Let's say I run the same experiment with drug doses 0, 5, and 10 uM on the same set of cells and the instrument I use outputs its readings as arbitrary numbers. The output readings depend heavily on simply what day it is. I get the the following data for 3 experimental replicates

0 5 10 uM

Replicate 1 0.5 1 2

Replicate 2 2 3 7

Replicate 3 5 10 12

If I simply plot that data as a bar graph for each treatment and do ANOVA with Dunnett's post test to test for significance vs. the control group (0), the data isn't significant because of the high variability in the control group as well as the other groups.

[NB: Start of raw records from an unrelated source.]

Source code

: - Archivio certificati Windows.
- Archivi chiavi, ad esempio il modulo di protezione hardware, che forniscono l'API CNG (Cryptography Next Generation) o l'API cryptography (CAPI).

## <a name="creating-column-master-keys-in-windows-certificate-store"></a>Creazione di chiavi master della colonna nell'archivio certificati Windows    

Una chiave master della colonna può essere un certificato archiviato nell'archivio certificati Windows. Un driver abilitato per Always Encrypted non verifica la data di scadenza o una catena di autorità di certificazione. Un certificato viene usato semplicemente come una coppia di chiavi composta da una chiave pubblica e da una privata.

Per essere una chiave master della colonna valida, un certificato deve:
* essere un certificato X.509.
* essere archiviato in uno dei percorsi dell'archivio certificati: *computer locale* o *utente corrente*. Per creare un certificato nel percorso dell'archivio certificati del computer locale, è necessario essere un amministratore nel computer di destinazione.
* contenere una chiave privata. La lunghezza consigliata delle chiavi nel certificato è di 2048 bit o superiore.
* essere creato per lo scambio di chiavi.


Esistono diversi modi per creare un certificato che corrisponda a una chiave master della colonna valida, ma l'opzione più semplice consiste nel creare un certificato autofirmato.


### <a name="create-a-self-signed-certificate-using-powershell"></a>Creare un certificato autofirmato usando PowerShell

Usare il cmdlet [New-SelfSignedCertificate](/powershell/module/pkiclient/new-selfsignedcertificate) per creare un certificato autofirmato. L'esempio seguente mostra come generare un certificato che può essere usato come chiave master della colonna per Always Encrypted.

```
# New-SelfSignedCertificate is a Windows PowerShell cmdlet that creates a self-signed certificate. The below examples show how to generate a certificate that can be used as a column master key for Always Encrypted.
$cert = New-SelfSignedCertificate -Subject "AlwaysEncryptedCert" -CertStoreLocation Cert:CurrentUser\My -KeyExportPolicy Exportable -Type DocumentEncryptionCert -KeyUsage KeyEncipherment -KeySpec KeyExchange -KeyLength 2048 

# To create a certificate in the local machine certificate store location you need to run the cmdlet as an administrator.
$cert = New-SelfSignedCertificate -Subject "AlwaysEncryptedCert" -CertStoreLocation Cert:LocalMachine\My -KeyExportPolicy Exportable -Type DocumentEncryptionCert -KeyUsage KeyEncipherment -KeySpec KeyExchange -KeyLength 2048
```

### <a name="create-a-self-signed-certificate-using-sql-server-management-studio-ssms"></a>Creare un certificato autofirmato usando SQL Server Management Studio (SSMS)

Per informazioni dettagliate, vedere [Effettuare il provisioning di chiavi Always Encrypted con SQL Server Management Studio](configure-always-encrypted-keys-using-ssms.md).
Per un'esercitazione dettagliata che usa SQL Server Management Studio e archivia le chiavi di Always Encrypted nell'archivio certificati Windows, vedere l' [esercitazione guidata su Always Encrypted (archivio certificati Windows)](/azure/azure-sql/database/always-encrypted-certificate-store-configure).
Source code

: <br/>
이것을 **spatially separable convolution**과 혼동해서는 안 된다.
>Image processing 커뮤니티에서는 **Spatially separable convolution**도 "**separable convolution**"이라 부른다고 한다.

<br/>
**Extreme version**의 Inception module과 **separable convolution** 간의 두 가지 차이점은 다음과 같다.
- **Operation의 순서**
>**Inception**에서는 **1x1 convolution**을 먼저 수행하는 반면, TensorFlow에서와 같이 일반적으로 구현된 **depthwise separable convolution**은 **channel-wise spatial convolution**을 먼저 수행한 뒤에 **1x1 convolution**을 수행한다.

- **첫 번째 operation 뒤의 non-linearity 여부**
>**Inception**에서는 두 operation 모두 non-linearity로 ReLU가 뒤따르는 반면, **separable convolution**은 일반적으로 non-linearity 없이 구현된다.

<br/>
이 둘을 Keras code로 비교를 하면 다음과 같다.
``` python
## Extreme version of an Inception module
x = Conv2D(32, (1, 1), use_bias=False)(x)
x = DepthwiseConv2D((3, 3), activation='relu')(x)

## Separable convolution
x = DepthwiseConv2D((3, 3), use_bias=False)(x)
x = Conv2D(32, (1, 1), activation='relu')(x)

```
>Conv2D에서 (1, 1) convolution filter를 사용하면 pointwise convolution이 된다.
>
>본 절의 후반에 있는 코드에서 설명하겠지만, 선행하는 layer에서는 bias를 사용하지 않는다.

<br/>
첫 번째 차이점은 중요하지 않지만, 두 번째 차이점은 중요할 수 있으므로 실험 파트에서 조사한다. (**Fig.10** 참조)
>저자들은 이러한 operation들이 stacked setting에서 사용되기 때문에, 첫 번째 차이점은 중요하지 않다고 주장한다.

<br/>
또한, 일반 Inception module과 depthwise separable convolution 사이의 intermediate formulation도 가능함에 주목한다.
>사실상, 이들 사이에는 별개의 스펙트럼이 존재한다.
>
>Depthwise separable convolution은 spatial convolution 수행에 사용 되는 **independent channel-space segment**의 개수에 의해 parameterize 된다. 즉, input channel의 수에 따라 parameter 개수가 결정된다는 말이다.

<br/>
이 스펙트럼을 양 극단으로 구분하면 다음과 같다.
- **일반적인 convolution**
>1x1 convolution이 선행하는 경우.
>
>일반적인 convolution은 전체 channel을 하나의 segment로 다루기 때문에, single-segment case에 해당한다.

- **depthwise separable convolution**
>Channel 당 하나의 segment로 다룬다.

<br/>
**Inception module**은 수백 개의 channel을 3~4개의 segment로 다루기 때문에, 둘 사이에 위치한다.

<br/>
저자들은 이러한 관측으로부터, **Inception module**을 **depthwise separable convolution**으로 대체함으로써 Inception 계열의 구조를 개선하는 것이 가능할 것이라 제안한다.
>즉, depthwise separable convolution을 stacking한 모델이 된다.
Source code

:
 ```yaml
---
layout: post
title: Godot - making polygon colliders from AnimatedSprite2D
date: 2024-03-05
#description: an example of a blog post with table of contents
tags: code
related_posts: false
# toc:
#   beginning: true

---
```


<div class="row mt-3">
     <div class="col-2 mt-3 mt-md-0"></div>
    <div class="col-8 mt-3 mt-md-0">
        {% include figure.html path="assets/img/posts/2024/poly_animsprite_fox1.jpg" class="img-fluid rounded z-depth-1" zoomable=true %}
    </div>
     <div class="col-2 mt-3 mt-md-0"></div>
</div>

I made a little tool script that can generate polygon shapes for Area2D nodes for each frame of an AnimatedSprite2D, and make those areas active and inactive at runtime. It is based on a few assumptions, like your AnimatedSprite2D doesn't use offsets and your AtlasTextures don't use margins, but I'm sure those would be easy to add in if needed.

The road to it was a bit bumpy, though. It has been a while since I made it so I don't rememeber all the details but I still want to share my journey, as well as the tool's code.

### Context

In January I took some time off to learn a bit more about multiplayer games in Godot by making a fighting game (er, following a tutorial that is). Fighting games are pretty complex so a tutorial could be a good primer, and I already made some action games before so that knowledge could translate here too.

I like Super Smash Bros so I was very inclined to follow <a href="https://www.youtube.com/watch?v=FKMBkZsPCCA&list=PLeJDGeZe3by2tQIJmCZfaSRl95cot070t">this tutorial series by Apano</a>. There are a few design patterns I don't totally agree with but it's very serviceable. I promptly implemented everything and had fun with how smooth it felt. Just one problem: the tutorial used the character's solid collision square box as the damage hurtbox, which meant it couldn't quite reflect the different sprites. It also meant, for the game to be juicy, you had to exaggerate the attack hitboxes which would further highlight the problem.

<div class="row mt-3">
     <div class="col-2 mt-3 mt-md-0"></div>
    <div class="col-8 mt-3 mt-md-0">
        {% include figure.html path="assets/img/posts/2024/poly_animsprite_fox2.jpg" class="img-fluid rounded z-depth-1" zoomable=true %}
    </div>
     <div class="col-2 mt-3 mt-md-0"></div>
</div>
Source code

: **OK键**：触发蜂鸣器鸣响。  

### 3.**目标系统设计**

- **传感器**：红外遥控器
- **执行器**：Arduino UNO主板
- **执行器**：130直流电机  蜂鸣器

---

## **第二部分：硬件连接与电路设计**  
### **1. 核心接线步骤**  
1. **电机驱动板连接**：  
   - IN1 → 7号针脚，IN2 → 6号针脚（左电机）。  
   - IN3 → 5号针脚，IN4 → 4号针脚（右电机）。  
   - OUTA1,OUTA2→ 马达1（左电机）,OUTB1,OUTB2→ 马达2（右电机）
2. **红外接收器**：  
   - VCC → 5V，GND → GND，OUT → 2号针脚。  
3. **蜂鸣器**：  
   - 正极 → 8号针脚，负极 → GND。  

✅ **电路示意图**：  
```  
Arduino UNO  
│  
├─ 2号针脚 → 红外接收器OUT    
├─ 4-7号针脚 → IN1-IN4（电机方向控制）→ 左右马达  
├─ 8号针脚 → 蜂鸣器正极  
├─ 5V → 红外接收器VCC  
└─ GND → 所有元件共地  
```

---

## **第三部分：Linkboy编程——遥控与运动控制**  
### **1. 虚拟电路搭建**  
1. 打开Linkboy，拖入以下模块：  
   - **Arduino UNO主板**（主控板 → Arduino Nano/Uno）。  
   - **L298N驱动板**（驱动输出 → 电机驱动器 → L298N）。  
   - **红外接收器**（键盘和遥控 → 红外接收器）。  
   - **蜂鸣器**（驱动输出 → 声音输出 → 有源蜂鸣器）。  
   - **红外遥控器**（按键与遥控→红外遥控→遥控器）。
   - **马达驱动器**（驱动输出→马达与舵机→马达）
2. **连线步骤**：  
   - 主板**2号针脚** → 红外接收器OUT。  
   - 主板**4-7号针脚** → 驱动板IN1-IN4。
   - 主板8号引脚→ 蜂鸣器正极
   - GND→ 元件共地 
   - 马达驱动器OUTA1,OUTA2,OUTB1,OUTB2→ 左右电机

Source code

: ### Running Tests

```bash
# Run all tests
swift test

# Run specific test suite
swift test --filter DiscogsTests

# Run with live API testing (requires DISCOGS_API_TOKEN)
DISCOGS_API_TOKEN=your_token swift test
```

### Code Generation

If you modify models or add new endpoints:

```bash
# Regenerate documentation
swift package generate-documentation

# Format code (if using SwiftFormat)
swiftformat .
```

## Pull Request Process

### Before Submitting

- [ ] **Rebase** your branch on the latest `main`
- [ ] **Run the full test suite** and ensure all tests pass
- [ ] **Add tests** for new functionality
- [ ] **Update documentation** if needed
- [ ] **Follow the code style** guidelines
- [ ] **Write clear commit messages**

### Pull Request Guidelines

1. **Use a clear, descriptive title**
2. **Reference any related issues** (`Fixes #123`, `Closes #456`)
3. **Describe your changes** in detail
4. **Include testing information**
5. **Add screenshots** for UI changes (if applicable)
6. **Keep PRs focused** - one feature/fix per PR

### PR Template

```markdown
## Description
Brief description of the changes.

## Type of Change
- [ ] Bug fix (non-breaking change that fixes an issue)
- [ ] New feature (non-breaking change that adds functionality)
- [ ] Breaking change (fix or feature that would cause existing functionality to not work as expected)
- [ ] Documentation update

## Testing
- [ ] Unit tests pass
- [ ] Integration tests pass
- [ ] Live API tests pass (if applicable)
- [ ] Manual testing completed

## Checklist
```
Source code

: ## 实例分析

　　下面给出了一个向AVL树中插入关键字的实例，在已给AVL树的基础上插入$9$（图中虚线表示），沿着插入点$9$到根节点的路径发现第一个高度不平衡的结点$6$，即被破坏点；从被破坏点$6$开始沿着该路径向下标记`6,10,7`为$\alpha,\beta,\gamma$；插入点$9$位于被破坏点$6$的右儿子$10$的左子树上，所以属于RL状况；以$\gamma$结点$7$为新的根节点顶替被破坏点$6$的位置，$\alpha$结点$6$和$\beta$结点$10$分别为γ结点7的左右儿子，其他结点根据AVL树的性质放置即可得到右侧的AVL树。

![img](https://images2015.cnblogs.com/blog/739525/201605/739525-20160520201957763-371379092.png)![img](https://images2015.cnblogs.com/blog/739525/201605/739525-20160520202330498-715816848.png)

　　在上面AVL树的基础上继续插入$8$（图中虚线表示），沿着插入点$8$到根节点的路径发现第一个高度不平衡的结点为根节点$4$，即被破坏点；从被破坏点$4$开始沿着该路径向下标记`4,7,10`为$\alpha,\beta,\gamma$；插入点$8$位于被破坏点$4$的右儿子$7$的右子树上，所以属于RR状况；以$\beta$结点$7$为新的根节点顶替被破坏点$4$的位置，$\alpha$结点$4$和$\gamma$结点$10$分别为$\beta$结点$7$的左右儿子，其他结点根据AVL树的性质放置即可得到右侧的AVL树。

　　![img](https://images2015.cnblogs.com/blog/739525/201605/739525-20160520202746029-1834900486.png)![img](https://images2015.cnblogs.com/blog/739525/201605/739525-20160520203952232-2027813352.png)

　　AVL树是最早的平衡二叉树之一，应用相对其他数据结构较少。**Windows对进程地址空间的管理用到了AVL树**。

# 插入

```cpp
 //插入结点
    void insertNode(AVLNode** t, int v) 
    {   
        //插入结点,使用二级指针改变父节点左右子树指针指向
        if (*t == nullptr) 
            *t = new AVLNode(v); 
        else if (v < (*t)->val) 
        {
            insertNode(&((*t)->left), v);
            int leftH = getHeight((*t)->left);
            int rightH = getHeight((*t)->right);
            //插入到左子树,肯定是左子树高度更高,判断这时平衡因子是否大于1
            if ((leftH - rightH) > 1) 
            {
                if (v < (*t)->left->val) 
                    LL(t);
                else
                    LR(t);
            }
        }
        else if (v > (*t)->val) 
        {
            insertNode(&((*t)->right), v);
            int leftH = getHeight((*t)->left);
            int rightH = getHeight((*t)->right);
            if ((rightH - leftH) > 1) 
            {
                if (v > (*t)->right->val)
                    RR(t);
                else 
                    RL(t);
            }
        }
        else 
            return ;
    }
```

However if I normalize the data that was obtain for each assay on the days that they were run the data is transformed into the following:

0 5 10 uM

Replicate 1 1 2 4

Replicate 2 1 1.5 3.5

Replicate 3 1 2 2.4

After normalizing and running ANOVA with Dunnett's post test, the data is significant now with 10 uM statistically significant over the control. The only problem is that since everything is normalized based on the day that the expeirments were run, the are no error bars for the control group since it is always 1. In some publications you see control bars with values listed as 1.0 with no error bars while in many other publications you see control bars normalized to 1.0 with error bars. I don't really understand why normalizing first each day and then tabulating the results would be wrong (which would result in a control group with no error bars). Is this wrong? Can someone explain?

You are correct to highlight the assumption of equal variability as a problem for normalised data.

Either use a non parametric ANOVA or a two way ANOVA treating replicates as a separate factor.